Mum and Dad have made sure cheating in life…is not optional. But cheating in a board-game became my release. If I ever found I was in a game with a group of people who were pedantic and took all the fun out of the game…well, it was then that I would start to take advantage of opportunities to cheat. And let me tell you, there are many opportunities. I will not share them just in case you and I ever do find ourselves in a game of monopoly or another game.
Goldfinch really likes board-games. However, he does not approve of this very bad habit and on the basis of that, he will not play with me. I have a friend who has still not forgiven me for cheating in Rummikub. Our next door neighbour Aiden was really dismayed when he realized I had cheated in a game even though he won and I came last. You see, I never cheat to win. I just cheat to have fun because I don’t take it seriously. It really annoys him. If anyone ever suggests a game after dinner, he makes a big fuss pointing his finger at me and telling everyone I am a cheat! It’s my night off. I want to have a laugh and relax. I don’t want to find myself feeling oppressed by a dictatorial opponent in a game which is supposed to be enjoyable!
I have only ever won one game off monopoly.
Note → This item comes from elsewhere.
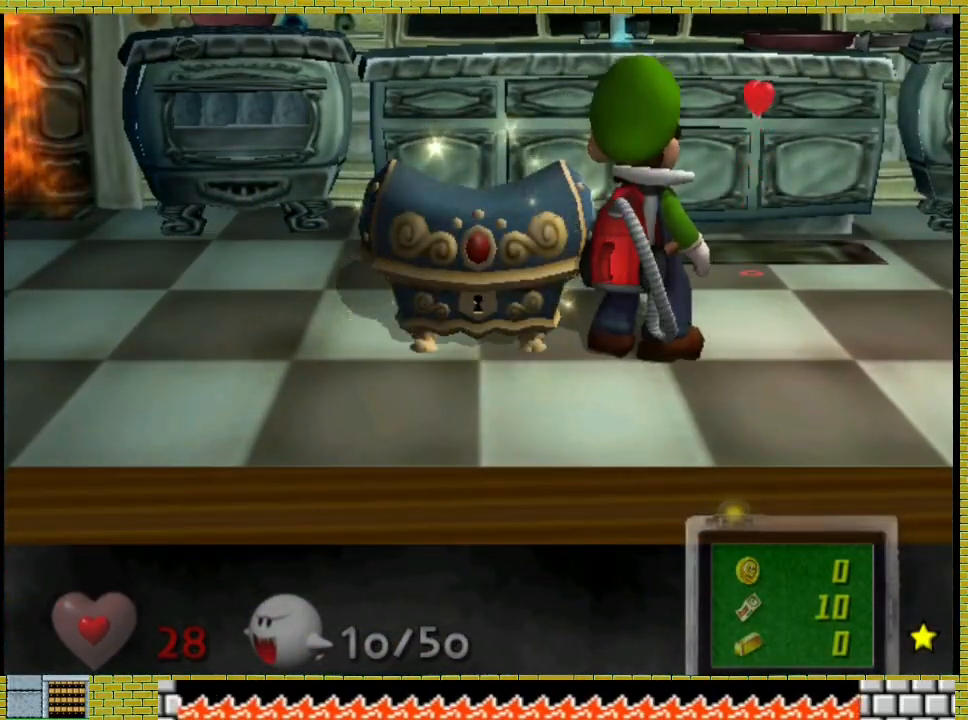
{"dt_ms": 500, "buttons": [], "left_stick": "center", "right_stick": "center", "events": [[33, "left_stick", "center"]]}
I certainly did not cheat then. Two of my friends we were playing with are registered as blind and we used a braille monopoly board. It would be unthinkable to cheat in that game. I played fairly and squarely and that is the only game I ever remember winning. But I don’t play to win. I play to enjoy and have fun. When my opponents become tyrannical about the rules, it is hard for me to resist having fun at their expense.
I know, I know….nothing can justify it. I do know that it is wrong to cheat in board-games. I should not do it. I have promised Goldfinch I would not cheat if it would ruin the game for him. I love him very dearly.
So now you know it…I have confessed to you one my worst traits and a lesson that I really should learn and change my view over. For if not even my beloved Goldfinch will play with me… well, where is the fun in that?